● **Given instruction**: Lay out the lines below as a Markdown table with the columns Row and Line, numbering the rows and skipping any blank lines. Leave the pictures out.
|---|
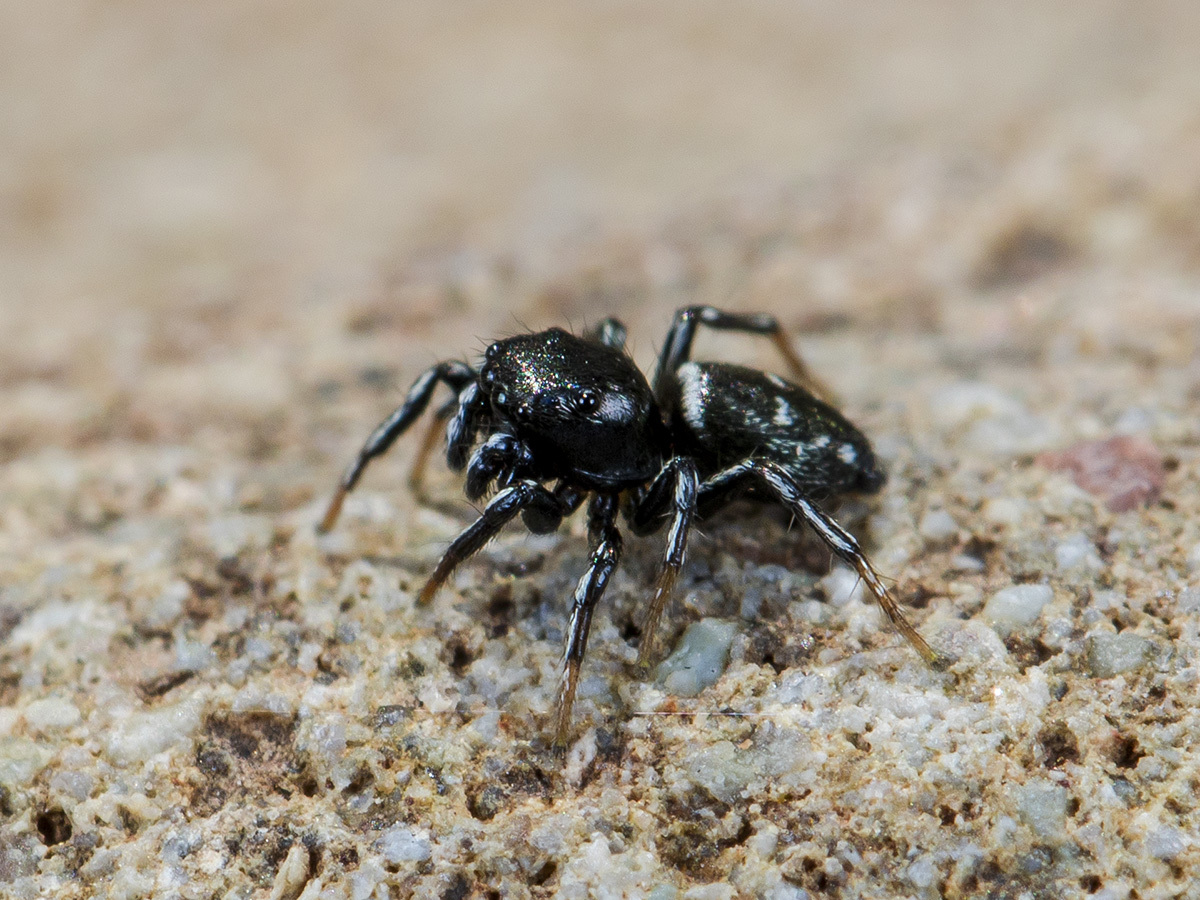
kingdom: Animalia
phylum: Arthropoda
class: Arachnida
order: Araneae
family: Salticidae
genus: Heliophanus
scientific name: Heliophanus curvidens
|---|
● **Complete output**:
| Row | Line |
|---|---|
| 1 | kingdom: Animalia |
| 2 | phylum: Arthropoda |
| 3 | class: Arachnida |
| 4 | order: Araneae |
| 5 | family: Salticidae |
| 6 | genus: Heliophanus |
| 7 | scientific name: Heliophanus curvidens |